Kenya’s Central Bank Cracks Down on Bad Debts: Credit Reference Bureaus Drive Financial Inclusion and Transparency
In the heart of Kenya’s financial sector, the Central Bank plays a pivotal role in regulating and overseeing credit reference bureaus (CRBs) under Section 31(4) of the Banking Act. This move is aimed at curbing rampant non-performing loans (NPLs) that plagued financial institutions during the 1980s and 1990s. The Credit Reference Bureau Regulations, 2013, serve as the guiding principles for licensing, operation, and supervision of these bureaus.
A New Era in Credit
The Kenyan banking sector has made remarkable strides in recent years, but it wasn’t always that way. Decades ago, high NPLs and the lack of an effective credit information sharing mechanism saw some financial institutions crumble. The ‘serial defaulters’ flourished in a world of information asymmetry.
To address these issues, leading banking sector players gathered in 2008 and formulated the Banking (Credit Reference Bureau) Regulations, 2008. Initially focused on negative credit information sharing, the sector upgraded to the revised CRB Regulations in 2013, which opened doors to the exchange of full file information – both positive and negative.

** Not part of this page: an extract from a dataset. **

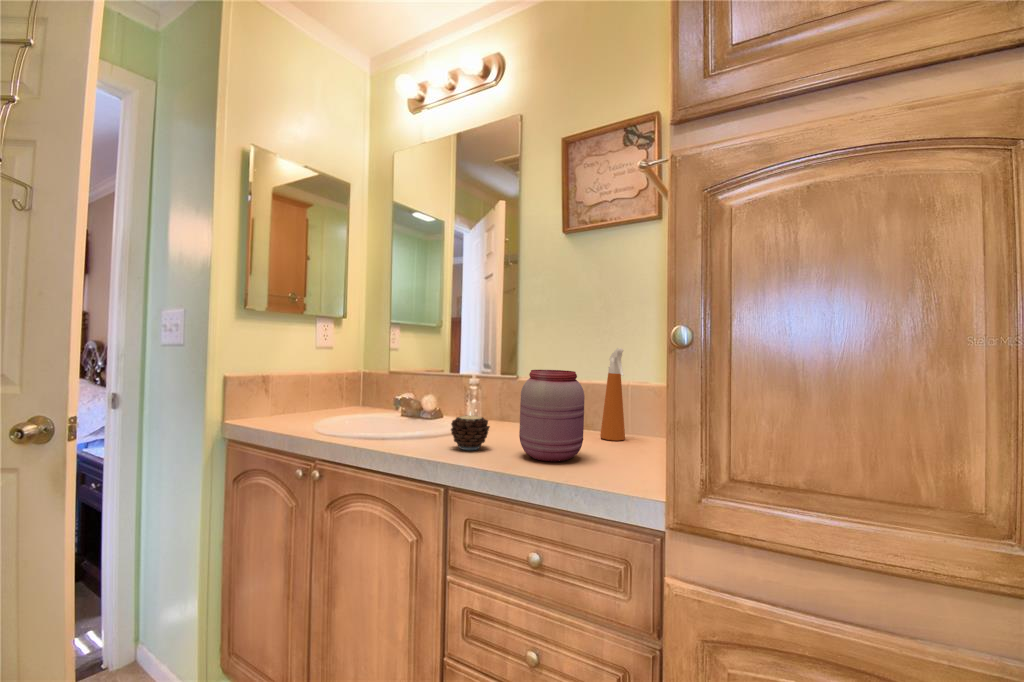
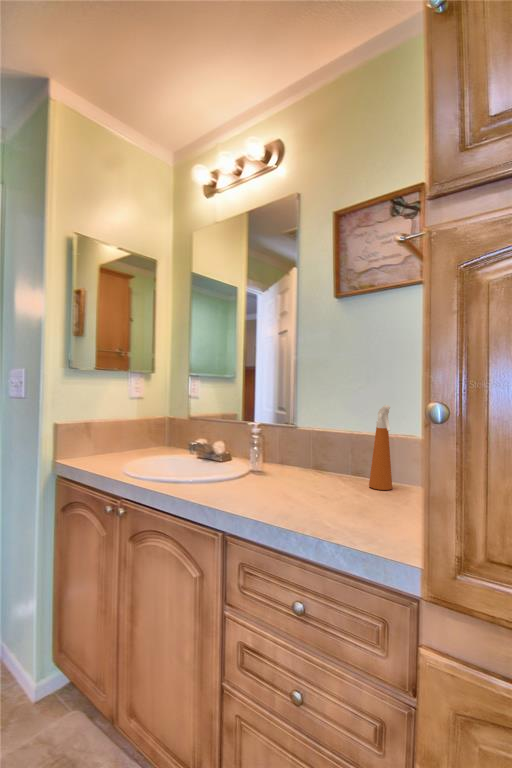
jar: present [519,370,585,462] -> none [290,428,350,514]
candle: present [451,413,490,450] -> none [230,463,265,498]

Customers Reap the Rewards
Customers stand to gain significantly from credit information sharing (CIS). A credit report serves as a valuable tool to distinguish themselves from persistent defaulters, giving them a better chance at attractive loan terms. Furthermore, financial institutions can access credit reports online, leading to reduced paperwork, quicker loan processing, and increased portability.
- A credit report is an essential tool for customers.
- Online access to credit reports reduces paperwork and speeds up loan processing.
Credit Providers and Lenders: Gaining an Edge
Financial institutions reap numerous benefits from CIS.
- Enhanced credit risk management processes
- Streamlined credit application reviews
- Increased transparency
These benefits contribute to stronger credit institutions and a more resilient financial sector.
The Economy: A Winning Combination
CIS fosters financial inclusion by creating opportunities for underserved segments of the population to access credit. It also reduces lending transaction costs, making credit more accessible and affordable for a broader population. The benefits of CIS reverberate beyond individual institutions to enhance the overall health and competitiveness of the Kenyan economy.
Key Provisions of Credit Reference Bureau Regulations, 2013
- Customers are entitled to one free copy of their credit report from the Bureau each year.
- Obtaining a customer’s consent is a prerequisite for submitting or sharing their credit information.
- Financial institutions, operating under the Banking Act or Microfinance Act, must share both positive and negative credit information with CRBs on a monthly basis.
- CRBs are approved by the Central Bank to collect, receive, collate, compile, and disseminate third-party customer information.
- Financial institutions must submit accurate credit information to CRBs, and customers have the right to dispute any inaccurate information in their reports.